Parsing dates using Windows timezone names and other non-standard timezones
A few of the emails I processed with your library have issues parsing the date field. I try to get the DateTime object with DateHeader::getDateTime, but gives me null. I assume it has problems processing invalid or non-abbreviated time zones.
These are the date fields that have issues:
- Wed, 24 Jul 2019 03:05:23 Pacific Daylight Time
- 21 Mar 2020 10:38:02 UT
- Fri, 26 Jul 2019 12:58:55 Pacific Daylight Time
- Thu, 13 Feb 2020 05:36:50 Pacific Standard Time
Hi @Pantalaim0n --
For the most part we're relying on PHP's createFromFormat with either DateTime::RFC822 or DateTime::RFC2822 formats... actually looking into this, that seems redundant the formats are identical.
For reference, here's a link to the RFC. https://www.ietf.org/rfc/rfc2822.txt -- the official format supports only +/- 4 DIGITS, e.g. "+0200"
Anyway, we did build a couple of exceptions to cover some small issues (covering "UT" instead of "UTC" for example) so far.
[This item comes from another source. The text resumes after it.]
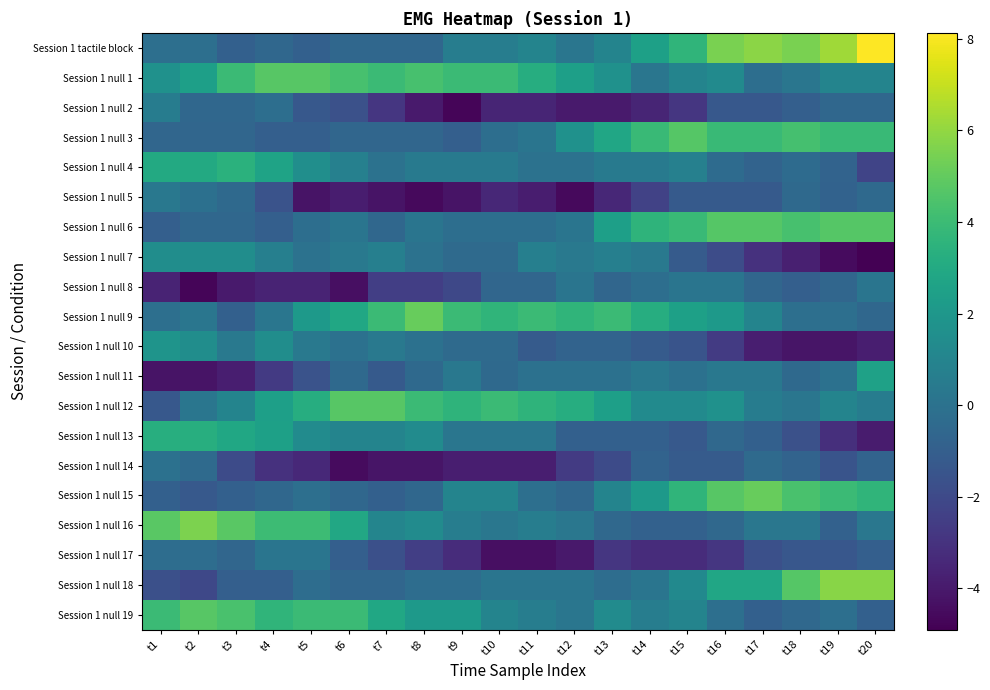

How many data points does each series have?

20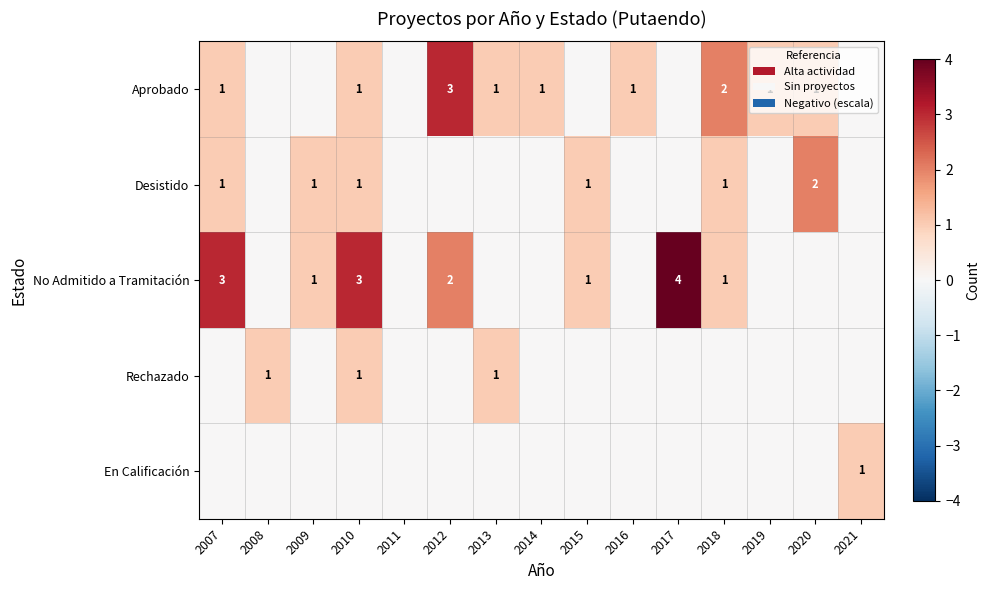

What is the total value across all series at 2009?

2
Looking at the examples you provided though, it looks like it's just two variations. The first looks like RF822 but incorrectly using a timezone name. From investigating, that looks like it's a Windows standard, and php doesn't seem to include support for them, and uses a different standard (IANA) for timezone names.
The 2nd is just missing the day of week. The 2nd one would be easier to support, but I have a few questions:
- What system is producing these date formats? Is it just an erroneous system one individual built, or something produced by a commonly-used mail client or software library?
- And based on that, should we go out of our way to support them?
The issue of course being that we need to have a reasonable balance between supporting widespread formats (even erroneous ones) and not having a hundred conditions to try and support every single implementation of a mail sending function.
It seems that the examples with the full timezone names are all from hotmail.com and live.com accounts, so there's a pattern. The one without the DOW is from a local webshop, couldn't get much info from the source.
When I was still using my own library, I tried to overcome the timezone name issue by abbreviating the full timezone name before passing it to PHP's datetime, which worked OK. My lib had problems in other areas so I prefer to use yours :)
@Pantalaim0n
That's really interesting. I don't have a live.com address, but aren't they both 'hotmail' nowadays anyway? Logging in to hotmail.com ends me up at outlook.live.com. I don't specifically have an email address @ live.com to test with is my point.
Anyway, I tested hotmail.com and it seems correct. This is the Date header I got: Date: Tue, 9 Jun 2020 16:25:26 +0000
Also tested Outlook 2016, and it was the same: Date: Tue, 9 Jun 2020 16:36:59 +0000.
If you know how such an email was generated, could you send me one to zb.github at mailbox.org? Please let me know what client/web-client/system was used as well. I'd like to see how Thunderbird and different mail clients handle mail like that too though so I can follow suit.
I see what you're saying about abbreviating those timezone names and using that. I wonder if it covers all cases though.